■ **Problem to solve**
Gather all lines with "down" from the records.

■ **Information provided**
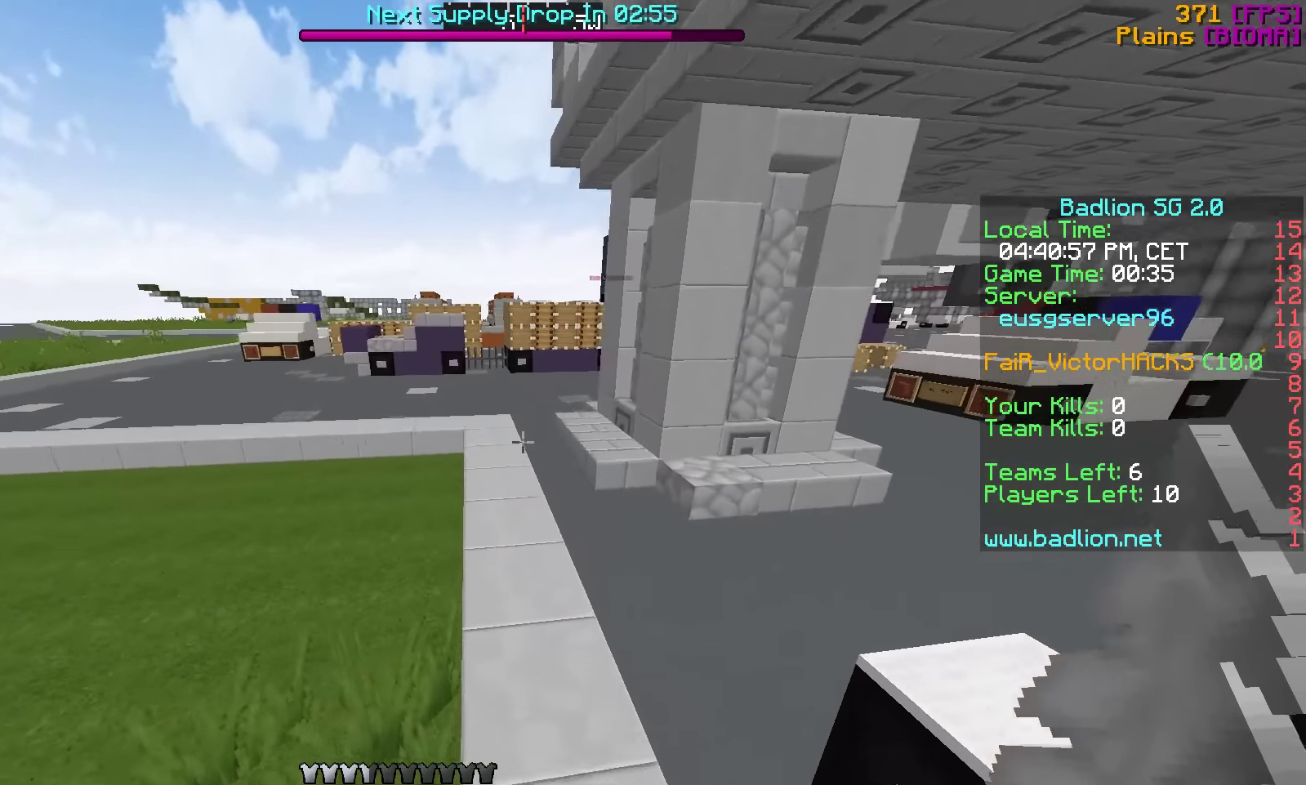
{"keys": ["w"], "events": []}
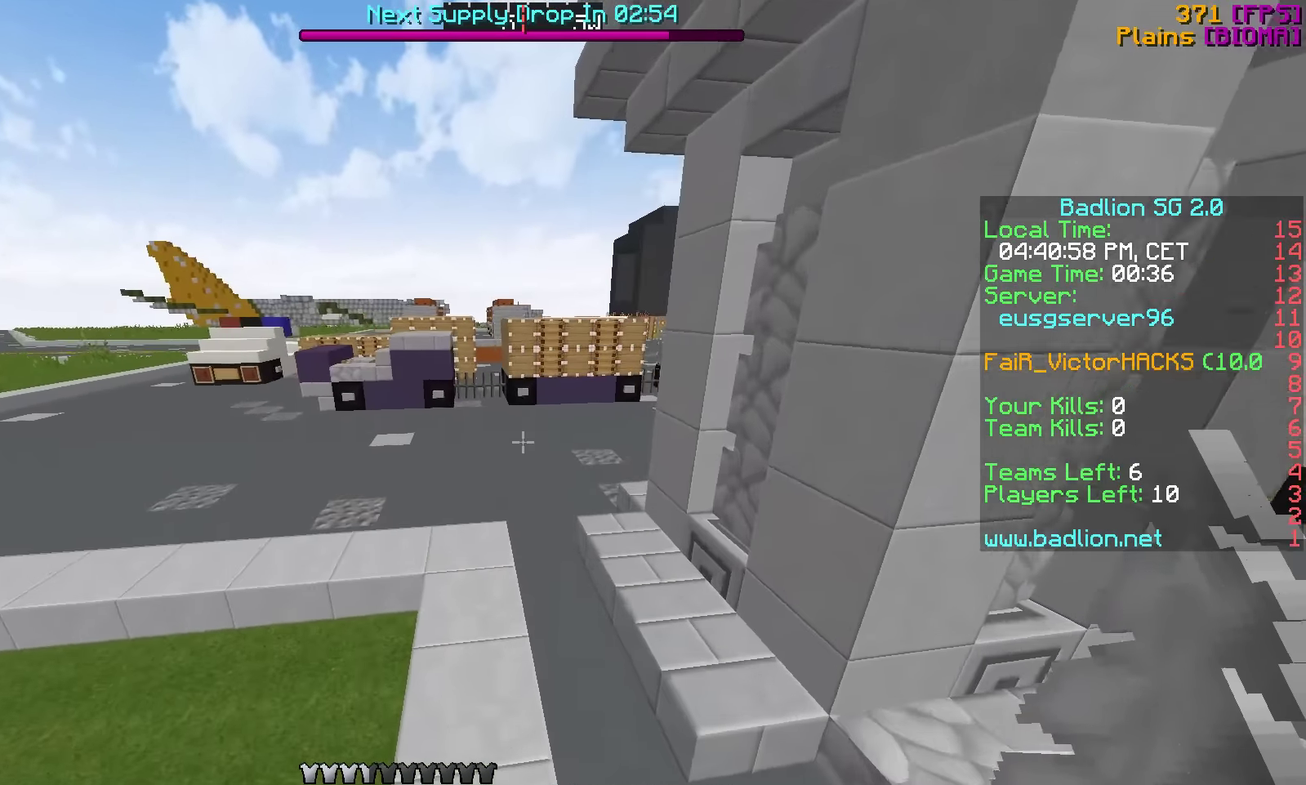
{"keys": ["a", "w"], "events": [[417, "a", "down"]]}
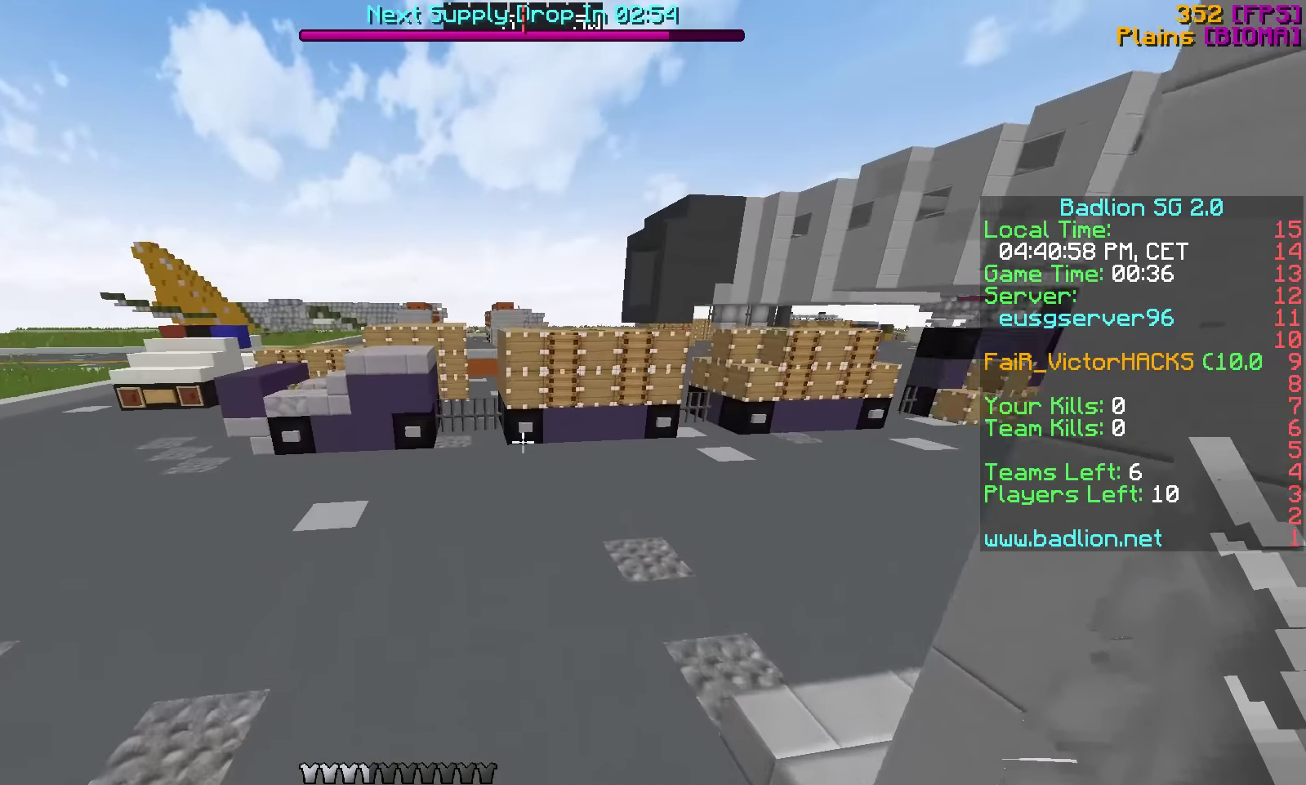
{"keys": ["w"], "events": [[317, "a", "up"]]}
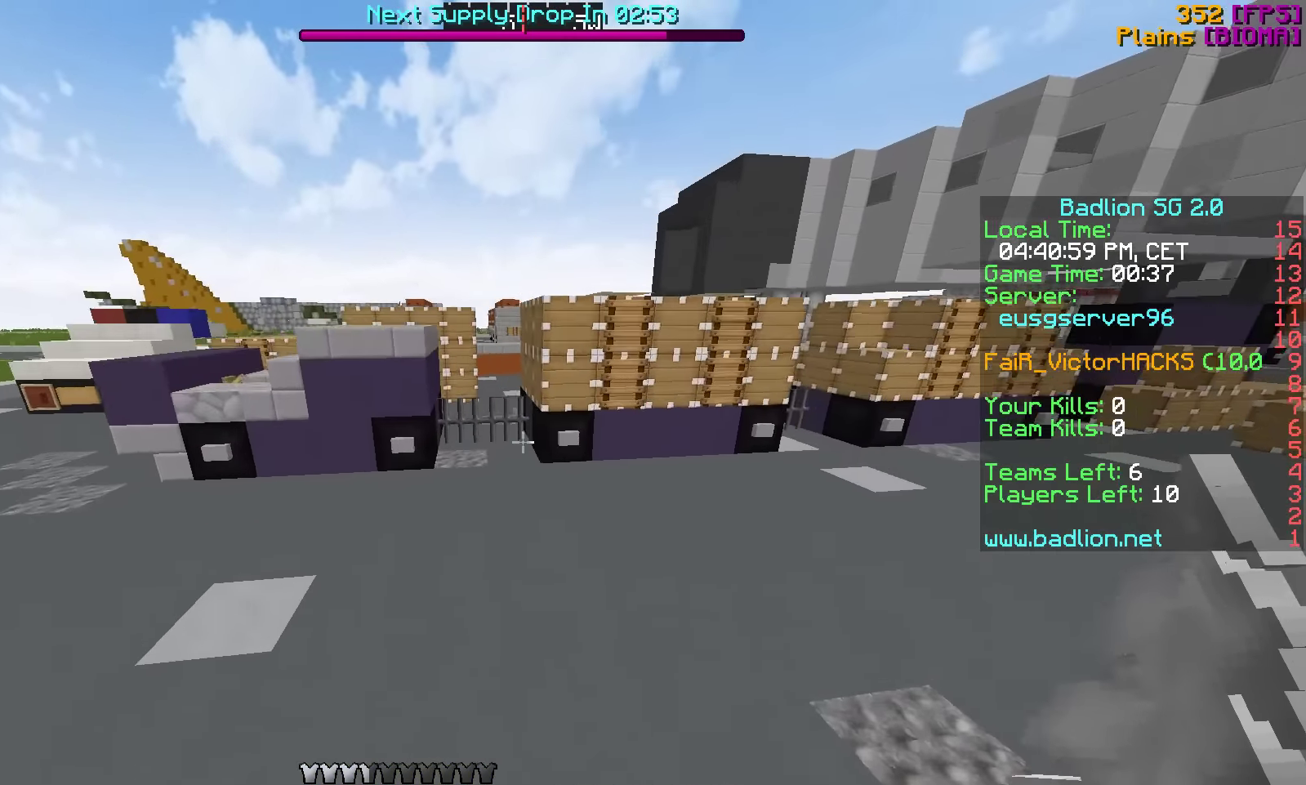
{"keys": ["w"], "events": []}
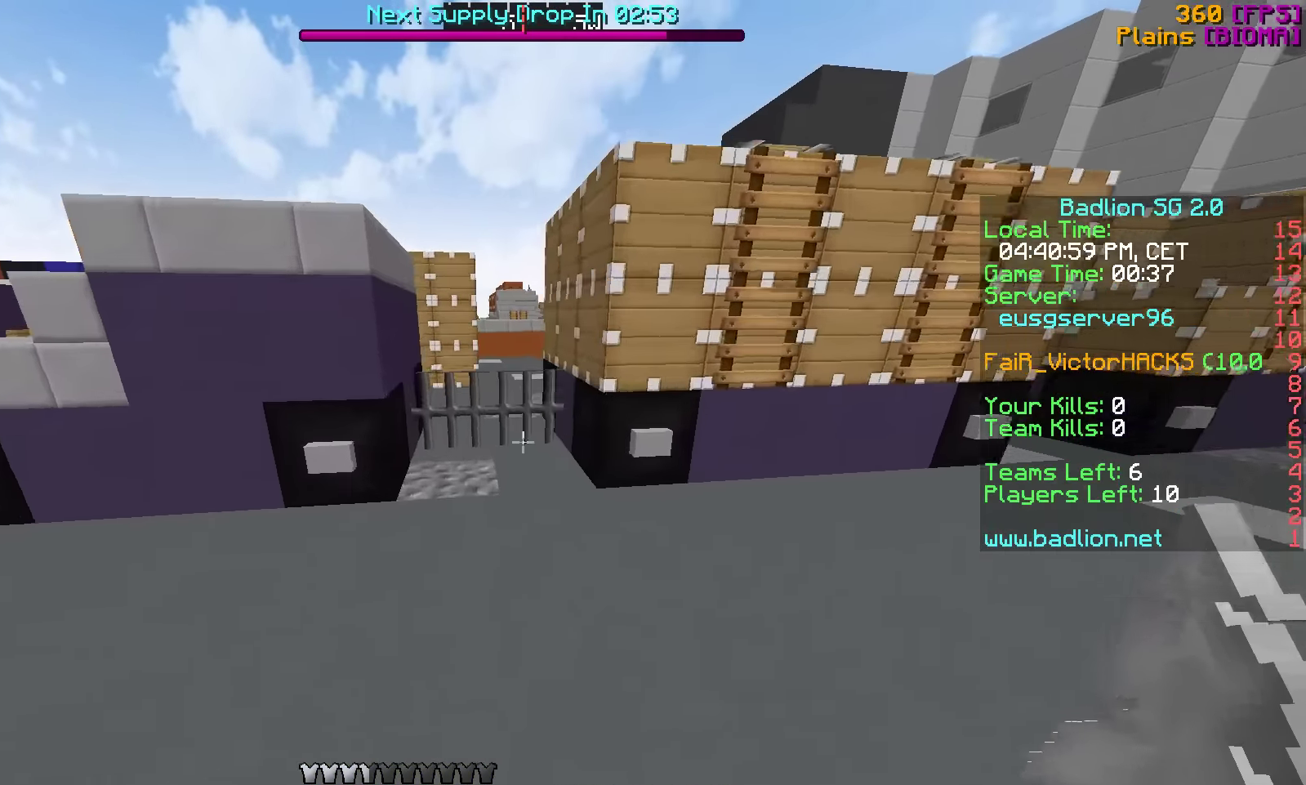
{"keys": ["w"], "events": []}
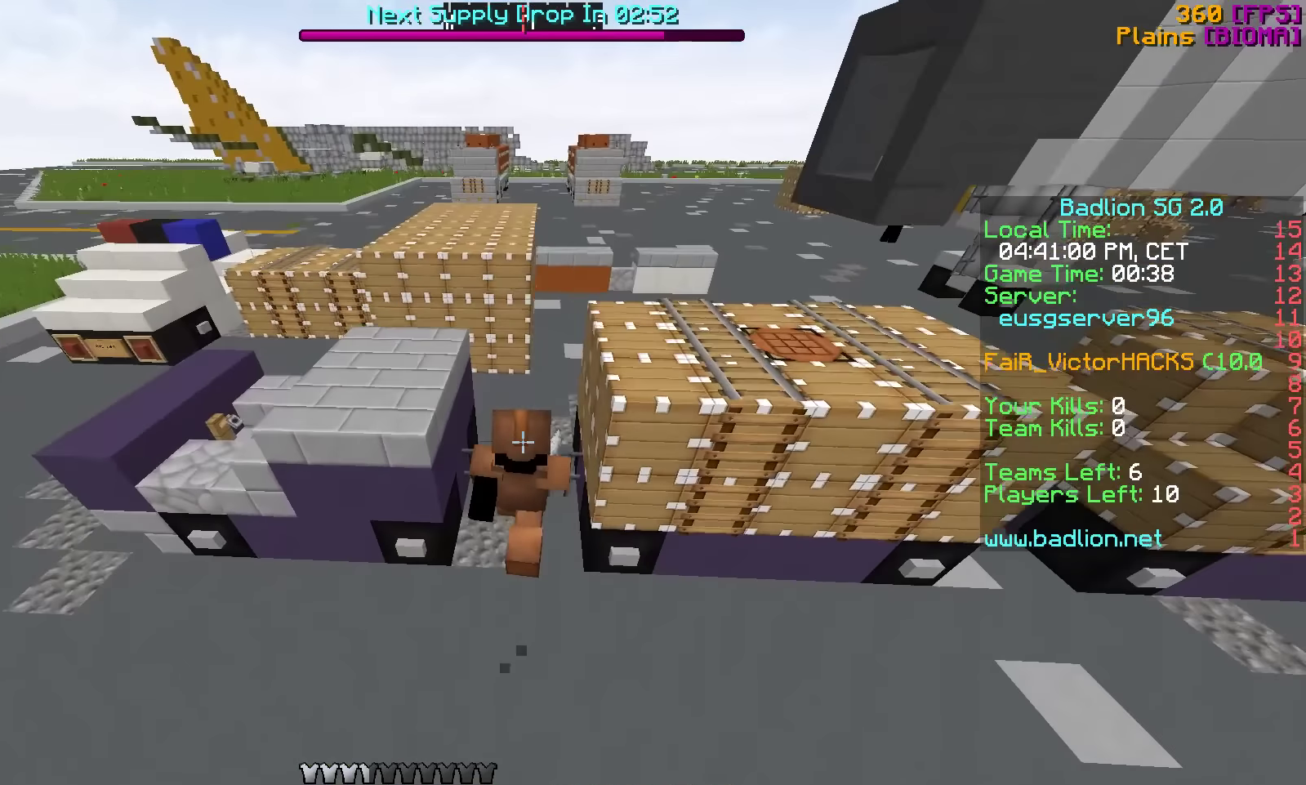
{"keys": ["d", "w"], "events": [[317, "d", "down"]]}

■ **Reply**
{"keys": ["a", "w"], "events": [[417, "a", "down"]]}
{"keys": ["d", "w"], "events": [[317, "d", "down"]]}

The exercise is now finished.